Я вошла в холл и, почувствовав запах эфирных масел миндаля и чайного дерева, подкатила чемодан к информационной стойке. Рядом с ней на низких креслах из переливчатого бархата цвета аргентинской ванили скрюченный мужчина лет восьмидесяти и его спутница того же преклонного возраста, морщинистую шею которой обвивал дымчатый жемчуг, читали друг другу стихи на языке любви, допивая уже остывший кофе без пенки и пузырьков. Вдруг они заметили меня и начали на французском обсуждать мое пребывание в пансионате, не догадываясь о том, что я с шести лет говорила на языке Бодлера, лирические произведения которого они из-за туберкулёзного энцефалита слегка перевирали вслух.
– Бедная девочка, неужели в столь юном возрасте она уже больна этой дрянью? – сморщившись и облизав уголки рта, спросила бабуля.

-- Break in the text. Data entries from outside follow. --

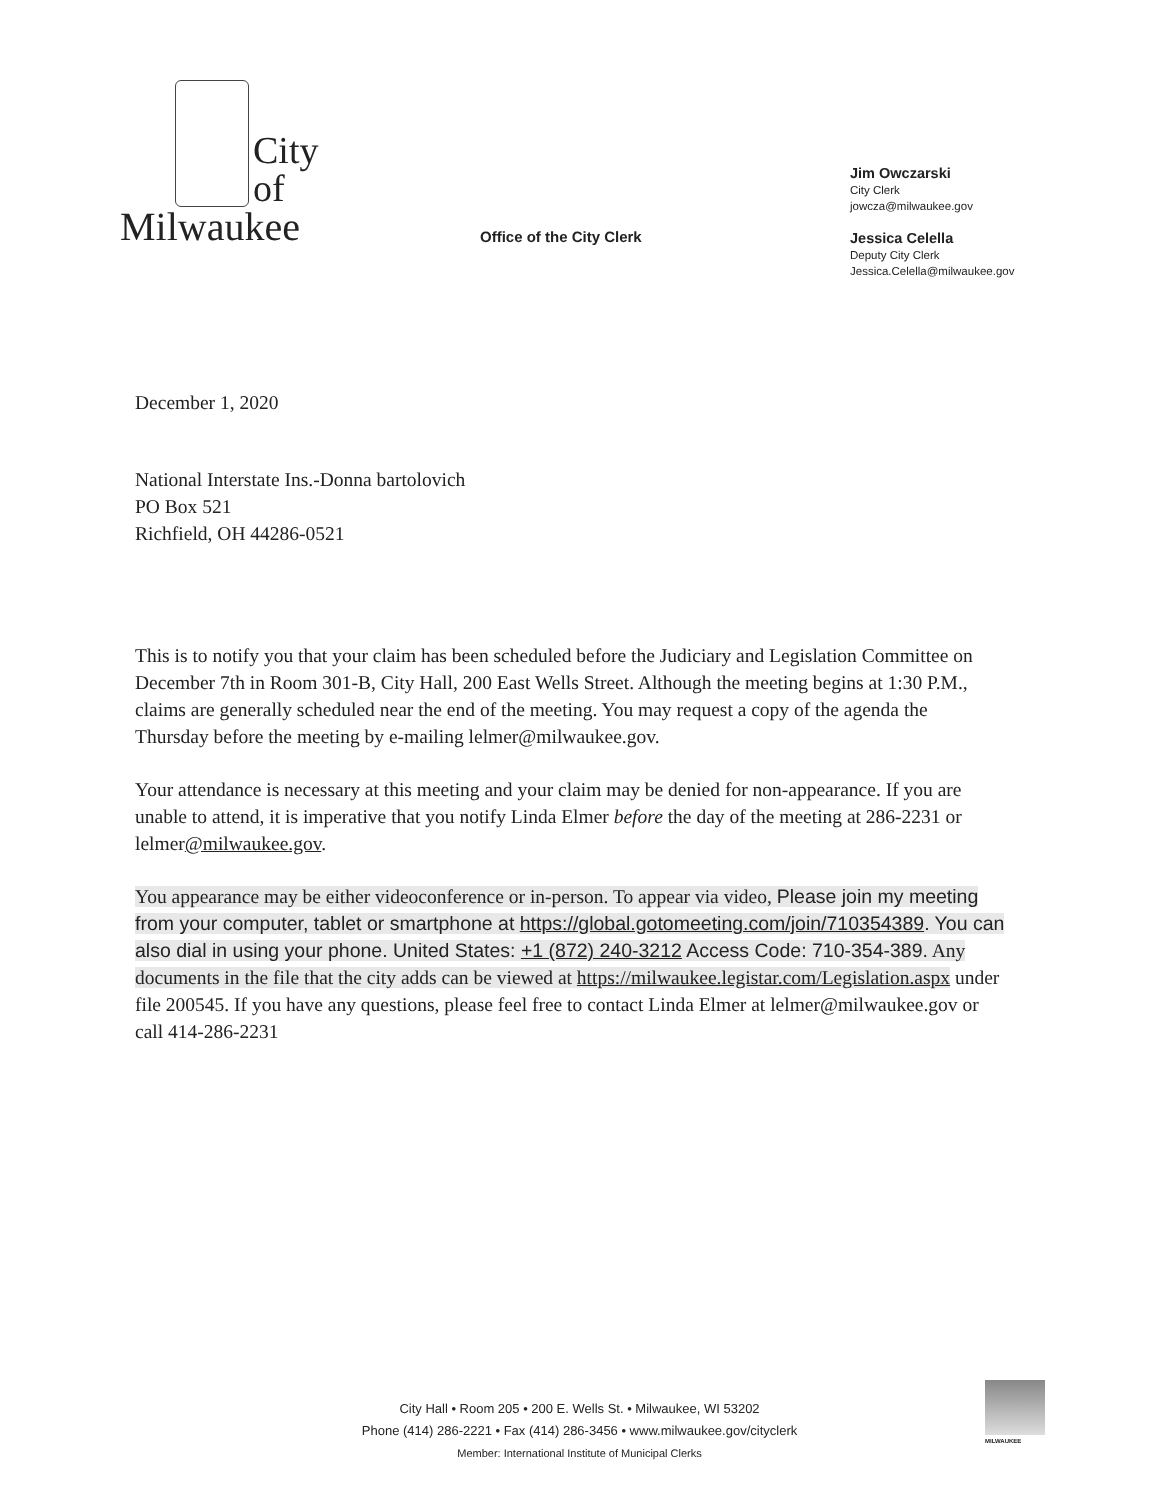City
of
Milwaukee
Office of the City Clerk
Jim Owczarski
City Clerk
jowcza@milwaukee.gov
Jessica Celella
Deputy City Clerk
Jessica.Celella@milwaukee.gov
December 1, 2020
National Interstate Ins.-Donna bartolovich
PO Box 521
Richfield, OH 44286-0521
This is to notify you that your claim has been scheduled before the Judiciary and Legislation Committee on December 7th in Room 301-B, City Hall, 200 East Wells Street. Although the meeting begins at 1:30 P.M., claims are generally scheduled near the end of the meeting. You may request a copy of the agenda the Thursday before the meeting by e-mailing lelmer@milwaukee.gov.
Your attendance is necessary at this meeting and your claim may be denied for non-appearance. If you are unable to attend, it is imperative that you notify Linda Elmer before the day of the meeting at 286-2231 or lelmer@milwaukee.gov.
You appearance may be either videoconference or in-person. To appear via video, Please join my meeting from your computer, tablet or smartphone at https://global.gotomeeting.com/join/710354389. You can also dial in using your phone. United States: +1 (872) 240-3212 Access Code: 710-354-389. Any documents in the file that the city adds can be viewed at https://milwaukee.legistar.com/Legislation.aspx under file 200545. If you have any questions, please feel free to contact Linda Elmer at lelmer@milwaukee.gov or call 414-286-2231
City Hall • Room 205 • 200 E. Wells St. • Milwaukee, WI 53202
Phone (414) 286-2221 • Fax (414) 286-3456 • www.milwaukee.gov/cityclerk
Member: International Institute of Municipal Clerks
MILWAUKEE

– У каждого своя судьба, моя милая Эллочка. Ты помнишь, как мы с тобой в ее года много пили, курили и танцевали. В двадцать, тридцать, сорок и пятьдесят небо еще не сгущалось над нами. Но, увы, моя драгоценная Эллочка, везёт не всем. Недалеко от моей комнаты тоже расположился молодой прибалт.
– Так, может, нам, мой замечательный Левочка, их познакомить?
– Не стоит. Я сюда приехала лечиться, да и жених у меня уже есть, – я бесцеремонно вторглась в их беседу на французском.
Парочка ухмыльнулась и равнодушно перешла на немецкий, которым я уже не владела. Мне стало немного скучно, как вдруг из-за спины ко мне приблизился медбрат, вручивший мне ключ от палаты номер тридцати четыре…
Глава 5
Пробил четвёртый час, а значит, мне пора было спускаться в столовую, чтобы в компании двух прекрасных пожилых женщин выпить вишневый чай с абрикосовым вареньем и маковой булочкой. Третий месяц обитания в туберкулезном диспансере покорно продолжал ползти, все более отдаляя меня от дома, традиций, закоренелых привычек и любимых людей и в то же время теснее приближая к чему-то новому, но совершенно меня не пугающему. Словно поставив свою искрящуюся жизнь на паузу, я с каждым днем сдувала все больше удушливой пыли с давно позабытых в сознании полок. Два раза в день мне разрешали выходить на прогулку, после чего ставили капельницу, уверяя о надвигающемся светлом будущем, к которому я стала относиться с опаской. Я читала художественную литературу, готовилась к экзаменам, отложенным из-за болезни на год, терпела внутримышечные уколы и запоздалый после химиотерапии сверлящий озноб, который сменялся то притупленным головокружением, то резкими рвотными позывами. В пансионате действительно находилось весьма много иностранцев, перелетевших тысячи километров ради лечения в нашем диспансере. Так больше месяца назад я подружилась с броской итальянкой, прибывшей из разноцветного и солнечного поселения Чинкве-Терре в чумазое Подмосковье, от отчаянной зимней стужи которого невозможно было спрятаться ни под пуховое одеяло, ни в объятиях лечившихся в диспансере южных абхазцев.